[Start of Attachment]

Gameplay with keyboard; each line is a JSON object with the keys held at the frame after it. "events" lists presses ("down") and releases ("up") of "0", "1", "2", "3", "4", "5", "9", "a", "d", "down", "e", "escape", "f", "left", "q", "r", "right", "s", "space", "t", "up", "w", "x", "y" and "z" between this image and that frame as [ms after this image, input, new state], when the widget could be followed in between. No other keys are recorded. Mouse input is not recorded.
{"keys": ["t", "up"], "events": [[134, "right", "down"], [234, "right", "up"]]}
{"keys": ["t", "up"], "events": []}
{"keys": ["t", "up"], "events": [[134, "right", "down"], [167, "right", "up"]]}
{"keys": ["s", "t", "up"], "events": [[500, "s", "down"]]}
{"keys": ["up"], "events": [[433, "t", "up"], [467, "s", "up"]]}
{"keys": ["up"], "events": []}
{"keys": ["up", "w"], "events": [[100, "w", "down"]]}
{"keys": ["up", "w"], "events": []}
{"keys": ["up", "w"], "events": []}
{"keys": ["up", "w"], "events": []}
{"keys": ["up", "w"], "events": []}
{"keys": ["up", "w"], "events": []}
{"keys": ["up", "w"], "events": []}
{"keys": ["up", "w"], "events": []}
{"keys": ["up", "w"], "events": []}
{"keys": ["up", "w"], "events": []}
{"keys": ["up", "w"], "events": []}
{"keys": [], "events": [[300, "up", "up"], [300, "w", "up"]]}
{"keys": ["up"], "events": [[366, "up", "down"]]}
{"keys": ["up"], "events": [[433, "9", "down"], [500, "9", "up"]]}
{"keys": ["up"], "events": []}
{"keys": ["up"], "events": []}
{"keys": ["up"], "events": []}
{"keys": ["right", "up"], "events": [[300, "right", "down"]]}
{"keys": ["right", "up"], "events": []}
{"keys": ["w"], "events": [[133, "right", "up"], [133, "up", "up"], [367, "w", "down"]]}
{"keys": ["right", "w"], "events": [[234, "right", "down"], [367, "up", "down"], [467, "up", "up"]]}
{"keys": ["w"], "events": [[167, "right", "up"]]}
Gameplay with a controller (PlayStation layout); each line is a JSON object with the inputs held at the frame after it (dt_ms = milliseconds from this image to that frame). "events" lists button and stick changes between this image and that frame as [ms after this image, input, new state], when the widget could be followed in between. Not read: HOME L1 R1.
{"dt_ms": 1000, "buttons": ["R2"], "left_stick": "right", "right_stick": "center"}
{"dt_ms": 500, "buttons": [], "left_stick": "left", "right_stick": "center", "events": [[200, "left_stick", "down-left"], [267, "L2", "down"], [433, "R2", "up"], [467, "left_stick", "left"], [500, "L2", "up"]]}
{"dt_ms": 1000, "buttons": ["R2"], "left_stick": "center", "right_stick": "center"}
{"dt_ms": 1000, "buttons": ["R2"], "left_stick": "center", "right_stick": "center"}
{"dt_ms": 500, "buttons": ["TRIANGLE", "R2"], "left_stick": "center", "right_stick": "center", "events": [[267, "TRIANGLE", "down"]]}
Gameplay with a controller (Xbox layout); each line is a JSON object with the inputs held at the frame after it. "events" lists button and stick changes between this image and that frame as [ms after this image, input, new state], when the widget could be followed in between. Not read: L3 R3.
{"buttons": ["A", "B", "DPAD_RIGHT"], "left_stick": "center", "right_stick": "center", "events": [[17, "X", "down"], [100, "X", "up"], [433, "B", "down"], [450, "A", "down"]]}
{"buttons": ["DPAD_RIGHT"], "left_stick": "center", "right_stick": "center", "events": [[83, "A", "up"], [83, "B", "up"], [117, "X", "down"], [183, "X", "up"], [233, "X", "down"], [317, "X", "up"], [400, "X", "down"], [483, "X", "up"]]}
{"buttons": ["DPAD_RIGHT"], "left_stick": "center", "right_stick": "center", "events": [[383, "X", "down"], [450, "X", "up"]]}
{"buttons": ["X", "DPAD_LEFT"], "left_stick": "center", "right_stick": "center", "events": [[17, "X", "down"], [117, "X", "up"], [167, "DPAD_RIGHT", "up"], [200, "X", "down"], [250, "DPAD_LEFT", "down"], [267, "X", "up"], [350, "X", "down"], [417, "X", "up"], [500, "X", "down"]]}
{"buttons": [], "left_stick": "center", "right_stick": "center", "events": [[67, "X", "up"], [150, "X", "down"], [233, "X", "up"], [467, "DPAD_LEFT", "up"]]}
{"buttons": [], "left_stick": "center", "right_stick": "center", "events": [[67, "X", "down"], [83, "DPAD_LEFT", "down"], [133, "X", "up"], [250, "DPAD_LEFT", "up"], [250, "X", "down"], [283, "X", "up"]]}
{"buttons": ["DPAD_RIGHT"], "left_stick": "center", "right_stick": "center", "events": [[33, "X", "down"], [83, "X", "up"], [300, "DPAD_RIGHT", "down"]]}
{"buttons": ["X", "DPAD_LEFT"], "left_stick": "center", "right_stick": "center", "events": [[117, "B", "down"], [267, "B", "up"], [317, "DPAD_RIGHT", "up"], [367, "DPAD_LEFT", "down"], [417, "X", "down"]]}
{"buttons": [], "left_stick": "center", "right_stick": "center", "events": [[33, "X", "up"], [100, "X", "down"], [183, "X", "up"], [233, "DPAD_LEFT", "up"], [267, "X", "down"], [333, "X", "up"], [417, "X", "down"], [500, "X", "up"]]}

[End of Attachment]

▶ What is required
Go over the listing above and copy out each line that includes "lists".

▶ Result
Gameplay with keyboard; each line is a JSON object with the keys held at the frame after it. "events" lists presses ("down") and releases ("up") of "0", "1", "2", "3", "4", "5", "9", "a", "d", "down", "e", "escape", "f", "left", "q", "r", "right", "s", "space", "t", "up", "w", "x", "y" and "z" between this image and that frame as [ms after this image, input, new state], when the widget could be followed in between. No other keys are recorded. Mouse input is not recorded.
Gameplay with a controller (PlayStation layout); each line is a JSON object with the inputs held at the frame after it (dt_ms = milliseconds from this image to that frame). "events" lists button and stick changes between this image and that frame as [ms after this image, input, new state], when the widget could be followed in between. Not read: HOME L1 R1.
Gameplay with a controller (Xbox layout); each line is a JSON object with the inputs held at the frame after it. "events" lists button and stick changes between this image and that frame as [ms after this image, input, new state], when the widget could be followed in between. Not read: L3 R3.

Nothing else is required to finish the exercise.